Wester and Michelle Tinsley, director of mobility and secure payments in the Retail Solutions Division of chip maker and business software provider Intel Corp., spoke about the IoT’s potential Thursday to an audience at the Electronic Transactions Association’s Strategic Leadership Forum in Palm Beach, Fla.
Just exactly what the IoT is and what it can do is somewhat fuzzy for many people. But one example is the Internet-connected Samsung refrigerator that MasterCard Inc. demonstrated earlier this year, that can detect when food items are getting low, then order and pay for them.
An example Wester pointed out is a so-called smart electric meter in a house that not only reports to the electric company how much juice the home used in a month, but also pays the bill. “A lot of these ‘things’ are going to have to connect to financial services,” Wester said.
Wester defined the IoT “as an aggregation of endpoints that are uniquely identifiable” and communicate over an Internet Protocol network “using some form of automated connectivity, whether locally or globally.”
The worldwide installed base of IoT devices already numbered 12.1 billion in 2015 and will grow to 30.3 billion by 2020 for a compounded annual growth rate of 20.2%, according to IDC. Those figures include wearable devices, various household appliances and items, automobiles, and industrial components.
Spending to develop the IoT will total $1.5 trillion globally in 2020, IDC estimates. “It is a massive, massive area of investment,” said Wester.
Many companies are looking to the IoT to reduce operating costs and learn more about customers’ desires, according to Tinsley. For example, a clothing retailer selling garments with IoT tags could track how many times a particular item was tried on, and why it may not be selling, she said. Or, in the case of a hot seller, the tags could tell the retailer early on that it should replenish inventory.
“There’s very real operational savings to be had,” she said.
But with a few notable exceptions such as Samsung’s refrigerator, not many IoT devices have payment functionality yet. That’s coming, according to Tinsley and Wester, who noted that the $14 billion payments opportunity is net of credit and debit card interchange.
But the revenue opportunity will be different from a merchant greenfield in which electronic payments make big inroads into a cash- or check-dominated segment, as debit cards did in grocery stores beginning in the 1980s.
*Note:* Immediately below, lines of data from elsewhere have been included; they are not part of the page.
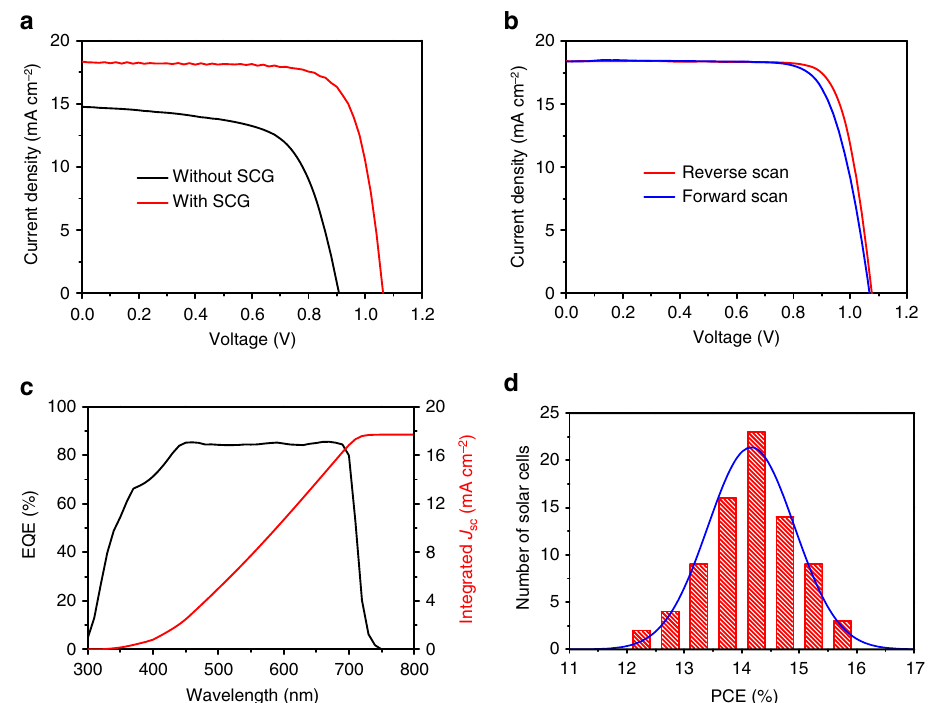
Fig. 3 Device performance of CsPbI 3 -based solar cells. a J – V curves of the devices using CsPbI 3 as the absorber layer, while the CsPbI 3 without and with solvent-controlled growth (SCG), the SCG time is 50 min. b The device performance under forward scan (0 to 1.2 V) and reverse scan (1.2 to 0 V) for the best performance device. c External quantum ef fi ciency (EQE) spectrum of a CsPbI 3 solar cell (black) and the integrated short-circuit current density (red). d Device performance distribution for 80 devices, the curve represents the Gaussian function of the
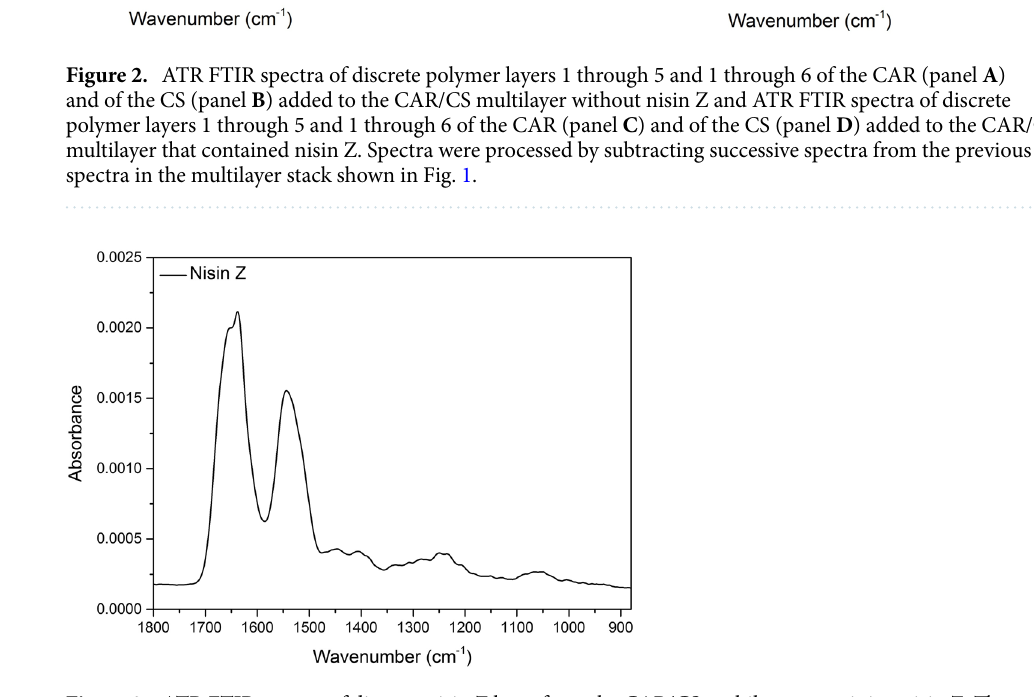
Figure 3. ATR FTIR spectra of discrete nisin Z layer from the CAR/CS multilayer containing nisin Z. The spectrum was processed by subtracting the previous spectrum (CAR4) from the spectrum collected after nisin incorporation in the multilayer stack shown in Fig.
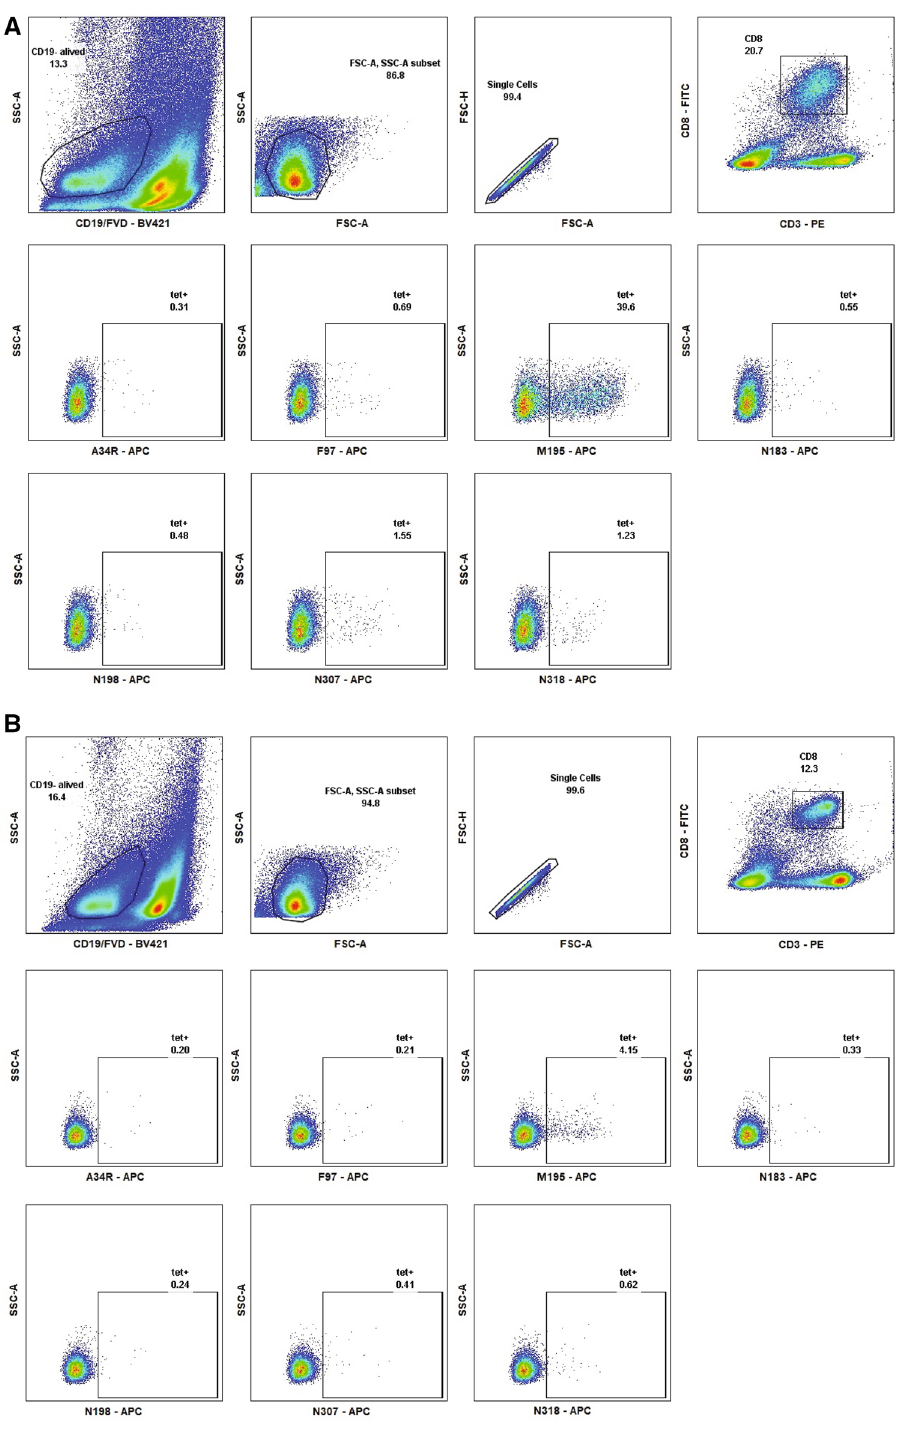
Figure 2. HMPV-specific T CD8 identified with fluorescently labeled HLA tetramer molecules in B7tg mice. B7tg mice were infected i.n. with 1 × 10 6 PFU HMPV and lungs ( A ) and spleens ( B ) collected on day 10 post- infection. Live/dead dye and fluorescently labeled CD8 and CD3 antibodies were used to identify live CD8 + T lymphocytes and fluorescently labeled HMPV-specific tetramers, as well as an irrelevant vaccinia virus (A34R) tetramer, were used to identify HMPV epitope-specific T CD8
“I don’t know if it does,” said Wester when asked if the IoT presents an opportunity for entirely new electronic payments. “For the short term it’s not going to be net new transactions.”
Instead, first-generation IoT payments will consolidate many existing transactions now flowing through any number of processors. “You’re going to see fewer providers in the background,” Wester says.
The field might become dominated by value-added resellers (VARs) and related companies that provide application programming interfaces (APIs). Their opportunity is in creating software-based platforms that make it simple for utilities, manufacturers and others firms to bundle transactions and integrate payments with whatever Web-based services they offer to consumers and businesses.
Over time, the developing IoT will automate many payment decisions for consumers, Wester predicts.
Even without massive new transaction volume, payments companies will have opportunities to provide data-related services, including security, to utilities and other firms in the IoT space, according to Wester. But many payment firms haven’t yet scoped out the market opportunity. “I think the payment industry has been late in understanding what the IoT is,” he says.
Interest in the IoT is growing, however. “The networks, they get it, because MasterCard and Visa have both been looking at the Internet of Things,” Wester says. But many firms with whom the networks work aren’t as informed, he adds.